Slavery was dead, wasn't it? But blood
Crusted on our rusty-tasting sermons,
A taint of blood for saint-plush lips. We could
Not look at the Atlantic and not cry,
"Eli, Eli, lama sabachthani?" We knew
The terror of evacuated faith.
The stars had fallen cold where they were stalled—
For no one had believed—loved—for aeons.
The air swerves cold with such calamity.
I chronicle a cold, pockmarked epoch,
Map a country where trains gnaw their way home,
Blackened mummies pitch, gutted by gypsum,
Frail Baptists fall, their crotches worm-eaten,
Debris escalates when black ice sleets in.
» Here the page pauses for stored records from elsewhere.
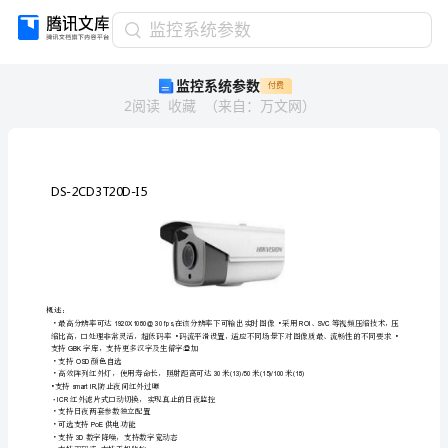
监
监控系统参数
控
监控系统参数
付费
系
2
阅读
收藏
（
来自
：
万文网
）
统
参
数
DS-
2CD3T20D-
I5
概
述：・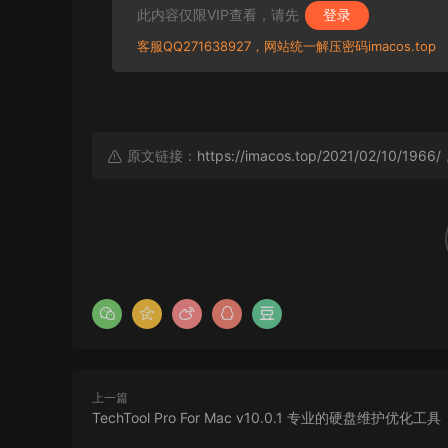
此内容仅限VIP查看，请先
登录
客服QQ271638927，网站统一解压密码imacos.top
原文链接：
https://imacos.top/2021/02/10/1966/
上一篇
TechTool Pro For Mac v10.0.1 专业的硬盘维护优化工具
I come from Windsor Plains, wine-stained poet,
Choosing not to imbibe William Williams'
Rain in the galvanized pail by the well.
Well, as a child, I spread blackstrap on bread
Between bitter dollops of the Bible.
I had to. I was guilty. I had spied
My sun-skinned mother's glaring skin. (I eyed,
Self-condemned, her glimmering, mixed-race breasts.)
Enough snow has fallen without license.
A Putsch arrests my heart. My life's naked.
Listen closely: I am trying to cry.
That's my condemned blood on the page.